ARs are synoptic scale weather features, longer than wide, that serve as water and energy transport vehicles and are highly relevant to any populated region around the globe that depends on precipitation for a source of water. Despite the attention to ARs and climate change in the literature, much remains uncertain. AR characteristics, such as size, shape, and intensity, are tightly bound to how we define them and firmly tied to the science question being asked. Atmospheric river detection tools (ARDTs) that identify ARs in datasets reflect diverse perspectives of what constitutes an AR. Given ARDTs are developed for unique and often complementary scientific questions or purposes, they are also widely varied in their methodology. The Atmospheric River Tracking Method Intercomparison Project (ARTMIP) was designed to quantify the uncertainties in AR science that arise solely from detection/definition. Although there have been numerous applications and publications utilizing ARTMIP data, this study emphasizes AR characteristics and precipitation on a regional scale using high horizontal resolution model simulations. Compared to lower-resolution models, high-resolution models better represent local geography and topography, as well as extreme precipitation and AR characteristics.
It is necessary to understand and quantify the uncertainties in AR metrics, processes, and ultimately, impacts when characterizing ARs in future climates. To do this, a robust comparison across detection methodologies within a common framework is required. ARTMIP provides this framework and gives scientists and stakeholders critical information when interpreting AR research. Ultimately, relying on one ARDT, or ARDTs too similar to each other without understanding algorithmic sensitivities, does a disservice to quantifying AR impacts. This study illustrates the necessity of understanding ARDTs sensitivities when choosing methodologies suitable for the science question posed. If possible, a selection of ARDTs should be applied to climate change AR analysis that applies both restrictive and nonrestrictive groups. Type of AR and/or regional focus area matter. Minimally, an evaluation of the ARDT’s restrictiveness, and AR metrics compared to other published ARDTs, should be standard procedure.
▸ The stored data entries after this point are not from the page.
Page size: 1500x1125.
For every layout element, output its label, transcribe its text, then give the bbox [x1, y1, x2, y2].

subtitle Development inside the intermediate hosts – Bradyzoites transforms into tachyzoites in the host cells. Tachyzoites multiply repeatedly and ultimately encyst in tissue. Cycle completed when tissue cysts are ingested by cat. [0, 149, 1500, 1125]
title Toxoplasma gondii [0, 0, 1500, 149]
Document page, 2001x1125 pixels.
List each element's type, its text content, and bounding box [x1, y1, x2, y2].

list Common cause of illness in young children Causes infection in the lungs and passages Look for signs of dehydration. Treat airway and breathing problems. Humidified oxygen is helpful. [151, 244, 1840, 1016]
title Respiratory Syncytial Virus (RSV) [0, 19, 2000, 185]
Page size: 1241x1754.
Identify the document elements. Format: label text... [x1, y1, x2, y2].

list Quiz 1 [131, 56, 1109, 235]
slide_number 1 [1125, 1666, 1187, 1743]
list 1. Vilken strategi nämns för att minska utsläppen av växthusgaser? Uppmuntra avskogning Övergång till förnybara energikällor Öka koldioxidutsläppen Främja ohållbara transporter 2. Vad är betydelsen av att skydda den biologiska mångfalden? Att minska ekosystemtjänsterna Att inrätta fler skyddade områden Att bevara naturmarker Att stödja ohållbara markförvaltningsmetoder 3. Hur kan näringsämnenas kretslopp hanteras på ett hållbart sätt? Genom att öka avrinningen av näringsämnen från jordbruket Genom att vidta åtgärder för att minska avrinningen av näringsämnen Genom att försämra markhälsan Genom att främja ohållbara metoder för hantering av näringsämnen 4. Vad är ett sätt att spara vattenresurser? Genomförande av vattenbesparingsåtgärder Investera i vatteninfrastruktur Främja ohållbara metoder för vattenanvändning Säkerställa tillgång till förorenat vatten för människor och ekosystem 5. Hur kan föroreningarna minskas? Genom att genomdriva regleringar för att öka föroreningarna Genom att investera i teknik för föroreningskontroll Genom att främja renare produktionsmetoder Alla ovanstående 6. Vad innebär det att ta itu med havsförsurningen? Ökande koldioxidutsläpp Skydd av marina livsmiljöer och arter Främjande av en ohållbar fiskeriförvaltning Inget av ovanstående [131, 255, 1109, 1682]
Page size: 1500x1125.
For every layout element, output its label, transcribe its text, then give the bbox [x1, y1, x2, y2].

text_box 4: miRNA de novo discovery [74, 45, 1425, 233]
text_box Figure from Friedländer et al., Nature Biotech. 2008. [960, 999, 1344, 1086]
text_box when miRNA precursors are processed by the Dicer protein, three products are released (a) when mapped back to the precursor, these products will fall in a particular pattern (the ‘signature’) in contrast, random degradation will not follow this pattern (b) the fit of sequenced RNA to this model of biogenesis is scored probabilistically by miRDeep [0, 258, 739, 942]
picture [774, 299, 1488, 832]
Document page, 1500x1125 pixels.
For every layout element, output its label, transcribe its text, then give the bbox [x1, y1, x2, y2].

Atmospheric rivers (ARs) are long, narrow synoptic scale weather features important for Earth’s hydrological cycle typically transporting water vapor poleward, delivering precipitation important for local climates. Understanding ARs in a warming climate is problematic because the AR response to climate change is tied to how the feature is defined. The Atmospheric River Tracking Method Intercomparison Project (ARTMIP) provides insights into this problem by comparing 16 atmospheric river detection tools (ARDTs) to a common dataset consisting of high-resolution climate change simulations from a global atmospheric general circulation model. ARDTs mostly show increases in frequency and intensity, but the scale of the response is largely dependent on algorithmic criteria. Across ARDTs, bulk characteristics suggest intensity and spatial footprint are inversely correlated, and most regions experience increases in precipitation volume coming from extreme ARs. The spread of the AR precipitation response under climate change is large and dependent on ARDT selection.